The Alliance continues to head the charge to accelerate the global phase-out of leaded gasoline, which remains the most dispersive source of lead poisoning worldwide. Our Myths and Realities of Phasing Out Leaded Gasoline is used by advocates in many countries to counter the specious but pervasive arguments that still impede expedited phase-out.

The Alliance continues to coordinate its work in international fora, such as the United Nations Commission on Sustainable Development, Habitat, and the Climate Change Negotiations, with national and community efforts in order to integrate lead poisoning prevention into broader environmental, health, and sustainable development issues such as urban pollution and global climate change. The Alliance is also active in regional fora.
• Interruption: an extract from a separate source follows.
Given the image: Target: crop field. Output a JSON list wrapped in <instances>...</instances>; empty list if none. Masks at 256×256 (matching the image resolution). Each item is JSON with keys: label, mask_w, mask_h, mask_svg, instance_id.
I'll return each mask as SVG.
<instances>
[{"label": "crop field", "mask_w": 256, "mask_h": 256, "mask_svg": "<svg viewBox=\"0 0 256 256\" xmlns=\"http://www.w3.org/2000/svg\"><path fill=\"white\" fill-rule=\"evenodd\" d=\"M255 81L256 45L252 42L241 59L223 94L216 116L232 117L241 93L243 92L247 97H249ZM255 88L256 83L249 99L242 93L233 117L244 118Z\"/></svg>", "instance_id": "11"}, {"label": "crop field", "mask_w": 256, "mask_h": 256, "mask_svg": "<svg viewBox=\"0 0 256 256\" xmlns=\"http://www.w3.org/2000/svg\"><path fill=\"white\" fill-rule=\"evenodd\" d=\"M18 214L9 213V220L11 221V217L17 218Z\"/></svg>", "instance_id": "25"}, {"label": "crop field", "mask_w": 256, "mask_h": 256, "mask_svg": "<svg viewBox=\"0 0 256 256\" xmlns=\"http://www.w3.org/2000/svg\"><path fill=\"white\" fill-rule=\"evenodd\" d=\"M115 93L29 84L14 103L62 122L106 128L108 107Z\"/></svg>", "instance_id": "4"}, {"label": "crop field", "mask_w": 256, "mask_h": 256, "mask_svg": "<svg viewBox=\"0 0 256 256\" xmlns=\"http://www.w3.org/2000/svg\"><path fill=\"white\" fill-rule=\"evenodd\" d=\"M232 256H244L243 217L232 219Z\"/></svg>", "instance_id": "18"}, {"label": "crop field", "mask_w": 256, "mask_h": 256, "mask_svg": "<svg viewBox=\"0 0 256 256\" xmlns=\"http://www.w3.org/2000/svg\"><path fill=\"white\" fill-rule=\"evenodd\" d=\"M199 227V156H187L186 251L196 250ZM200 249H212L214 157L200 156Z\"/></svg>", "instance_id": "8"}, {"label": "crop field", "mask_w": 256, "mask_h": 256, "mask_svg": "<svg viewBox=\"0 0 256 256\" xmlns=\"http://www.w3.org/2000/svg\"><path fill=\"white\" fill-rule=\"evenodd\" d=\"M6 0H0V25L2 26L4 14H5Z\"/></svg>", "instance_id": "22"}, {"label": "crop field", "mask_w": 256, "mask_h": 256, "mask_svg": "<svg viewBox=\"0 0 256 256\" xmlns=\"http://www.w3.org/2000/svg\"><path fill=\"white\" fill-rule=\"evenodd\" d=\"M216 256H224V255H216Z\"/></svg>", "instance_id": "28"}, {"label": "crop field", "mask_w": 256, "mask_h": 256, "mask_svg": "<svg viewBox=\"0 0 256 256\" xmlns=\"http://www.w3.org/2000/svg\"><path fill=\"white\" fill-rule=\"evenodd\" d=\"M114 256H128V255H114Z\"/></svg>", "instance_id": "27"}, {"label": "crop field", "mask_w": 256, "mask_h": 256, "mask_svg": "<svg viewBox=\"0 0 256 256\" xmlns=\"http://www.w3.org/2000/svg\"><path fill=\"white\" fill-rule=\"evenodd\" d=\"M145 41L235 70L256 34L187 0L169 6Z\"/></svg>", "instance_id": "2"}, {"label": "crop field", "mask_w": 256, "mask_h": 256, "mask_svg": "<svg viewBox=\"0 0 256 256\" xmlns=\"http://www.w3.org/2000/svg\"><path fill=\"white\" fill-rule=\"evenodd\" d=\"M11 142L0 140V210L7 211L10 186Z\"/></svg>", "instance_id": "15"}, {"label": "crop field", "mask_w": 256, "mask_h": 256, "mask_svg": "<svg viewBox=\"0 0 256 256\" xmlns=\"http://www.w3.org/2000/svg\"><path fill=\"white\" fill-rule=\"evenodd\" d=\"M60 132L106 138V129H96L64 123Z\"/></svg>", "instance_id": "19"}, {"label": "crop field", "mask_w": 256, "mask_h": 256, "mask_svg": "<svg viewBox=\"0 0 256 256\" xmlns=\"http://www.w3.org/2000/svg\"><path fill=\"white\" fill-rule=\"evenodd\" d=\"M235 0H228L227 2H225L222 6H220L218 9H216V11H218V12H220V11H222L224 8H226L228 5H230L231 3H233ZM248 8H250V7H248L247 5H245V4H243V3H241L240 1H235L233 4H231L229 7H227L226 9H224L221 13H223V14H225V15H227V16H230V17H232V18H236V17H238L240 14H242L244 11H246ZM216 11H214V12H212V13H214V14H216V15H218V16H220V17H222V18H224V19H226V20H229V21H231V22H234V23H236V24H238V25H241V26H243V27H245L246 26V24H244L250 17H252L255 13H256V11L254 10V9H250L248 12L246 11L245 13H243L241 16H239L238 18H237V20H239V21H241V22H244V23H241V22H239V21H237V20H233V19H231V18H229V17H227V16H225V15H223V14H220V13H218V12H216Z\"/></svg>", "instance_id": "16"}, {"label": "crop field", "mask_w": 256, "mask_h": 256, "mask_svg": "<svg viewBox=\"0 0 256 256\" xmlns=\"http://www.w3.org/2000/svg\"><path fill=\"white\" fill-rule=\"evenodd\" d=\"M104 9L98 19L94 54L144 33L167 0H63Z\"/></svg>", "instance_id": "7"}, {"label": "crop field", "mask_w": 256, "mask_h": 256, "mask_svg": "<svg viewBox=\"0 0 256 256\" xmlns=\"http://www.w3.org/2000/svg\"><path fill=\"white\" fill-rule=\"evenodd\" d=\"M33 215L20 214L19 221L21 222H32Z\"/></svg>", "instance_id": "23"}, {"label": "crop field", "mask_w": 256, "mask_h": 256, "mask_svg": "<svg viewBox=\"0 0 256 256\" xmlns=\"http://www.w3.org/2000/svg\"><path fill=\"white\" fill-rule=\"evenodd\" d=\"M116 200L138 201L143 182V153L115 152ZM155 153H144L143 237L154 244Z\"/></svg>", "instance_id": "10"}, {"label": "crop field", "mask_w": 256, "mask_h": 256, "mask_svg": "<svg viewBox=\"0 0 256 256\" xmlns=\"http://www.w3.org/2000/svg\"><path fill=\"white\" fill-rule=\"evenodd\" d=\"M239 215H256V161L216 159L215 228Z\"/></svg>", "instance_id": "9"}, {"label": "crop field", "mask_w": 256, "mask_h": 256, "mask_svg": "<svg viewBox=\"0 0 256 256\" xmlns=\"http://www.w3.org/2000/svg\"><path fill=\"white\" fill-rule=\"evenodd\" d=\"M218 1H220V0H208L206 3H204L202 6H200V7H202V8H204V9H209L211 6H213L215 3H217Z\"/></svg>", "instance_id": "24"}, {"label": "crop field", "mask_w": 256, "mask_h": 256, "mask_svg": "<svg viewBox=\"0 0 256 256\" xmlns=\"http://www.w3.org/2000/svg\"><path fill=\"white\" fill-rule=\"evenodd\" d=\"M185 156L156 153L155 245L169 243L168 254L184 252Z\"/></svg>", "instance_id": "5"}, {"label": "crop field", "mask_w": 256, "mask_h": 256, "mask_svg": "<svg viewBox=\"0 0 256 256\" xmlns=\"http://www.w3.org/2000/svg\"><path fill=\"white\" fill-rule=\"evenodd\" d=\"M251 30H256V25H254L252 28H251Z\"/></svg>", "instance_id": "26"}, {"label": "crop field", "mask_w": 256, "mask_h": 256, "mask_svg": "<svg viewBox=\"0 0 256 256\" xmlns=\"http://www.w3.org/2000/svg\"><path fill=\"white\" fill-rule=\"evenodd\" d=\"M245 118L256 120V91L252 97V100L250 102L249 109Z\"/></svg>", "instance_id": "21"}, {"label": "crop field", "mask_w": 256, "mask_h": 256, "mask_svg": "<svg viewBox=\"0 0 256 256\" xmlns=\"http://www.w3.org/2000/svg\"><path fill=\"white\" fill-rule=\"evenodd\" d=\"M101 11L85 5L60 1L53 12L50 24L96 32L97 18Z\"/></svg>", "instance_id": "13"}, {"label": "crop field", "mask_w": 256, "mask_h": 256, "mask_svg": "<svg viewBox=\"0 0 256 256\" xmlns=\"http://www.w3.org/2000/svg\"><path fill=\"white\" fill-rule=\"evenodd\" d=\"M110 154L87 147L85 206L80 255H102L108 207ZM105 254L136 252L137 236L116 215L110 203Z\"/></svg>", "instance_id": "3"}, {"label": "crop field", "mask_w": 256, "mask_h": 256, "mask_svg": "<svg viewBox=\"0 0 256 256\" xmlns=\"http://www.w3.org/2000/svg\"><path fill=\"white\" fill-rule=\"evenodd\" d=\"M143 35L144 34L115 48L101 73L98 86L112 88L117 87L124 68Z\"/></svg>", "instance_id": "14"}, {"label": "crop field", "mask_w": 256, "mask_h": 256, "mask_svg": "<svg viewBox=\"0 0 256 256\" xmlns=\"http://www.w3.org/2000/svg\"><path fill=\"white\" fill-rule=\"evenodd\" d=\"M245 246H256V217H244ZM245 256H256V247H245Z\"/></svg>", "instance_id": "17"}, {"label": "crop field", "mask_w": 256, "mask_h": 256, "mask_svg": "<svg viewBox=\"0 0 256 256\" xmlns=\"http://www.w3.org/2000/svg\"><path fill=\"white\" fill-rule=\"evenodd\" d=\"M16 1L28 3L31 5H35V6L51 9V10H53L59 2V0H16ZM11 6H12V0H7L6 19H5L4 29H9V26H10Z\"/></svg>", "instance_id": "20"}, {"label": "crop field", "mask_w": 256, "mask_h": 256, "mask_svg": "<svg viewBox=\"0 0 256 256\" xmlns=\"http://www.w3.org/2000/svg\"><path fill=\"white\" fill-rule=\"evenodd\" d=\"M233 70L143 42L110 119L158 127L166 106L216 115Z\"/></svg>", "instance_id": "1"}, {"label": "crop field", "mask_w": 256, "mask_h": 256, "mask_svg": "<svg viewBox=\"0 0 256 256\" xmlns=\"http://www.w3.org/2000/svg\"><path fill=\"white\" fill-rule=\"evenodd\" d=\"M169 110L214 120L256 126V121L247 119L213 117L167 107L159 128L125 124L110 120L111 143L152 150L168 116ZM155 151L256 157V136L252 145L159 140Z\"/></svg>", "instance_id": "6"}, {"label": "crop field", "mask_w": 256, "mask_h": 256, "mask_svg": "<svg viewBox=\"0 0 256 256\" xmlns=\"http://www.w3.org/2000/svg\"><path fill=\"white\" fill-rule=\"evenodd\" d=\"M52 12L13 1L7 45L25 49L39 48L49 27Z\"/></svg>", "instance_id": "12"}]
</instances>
The meetings we convened in conjunction with the Santiago Summit of the Americas, for example, demonstrated that exchanges of experience and best practices among countries within a region are the most effective way of developing prevention-based solutions.

Current priorities of the Alliance’s International Program include: continuing our worldwide leaded gasoline phase-out campaign with a particular regional focus on Africa; emphasizing the connections between leaded gasoline phase-out and broader issues of sustainable development such as clean fuels and environmental health; and identifying and addressing sources of lead additional to gasoline.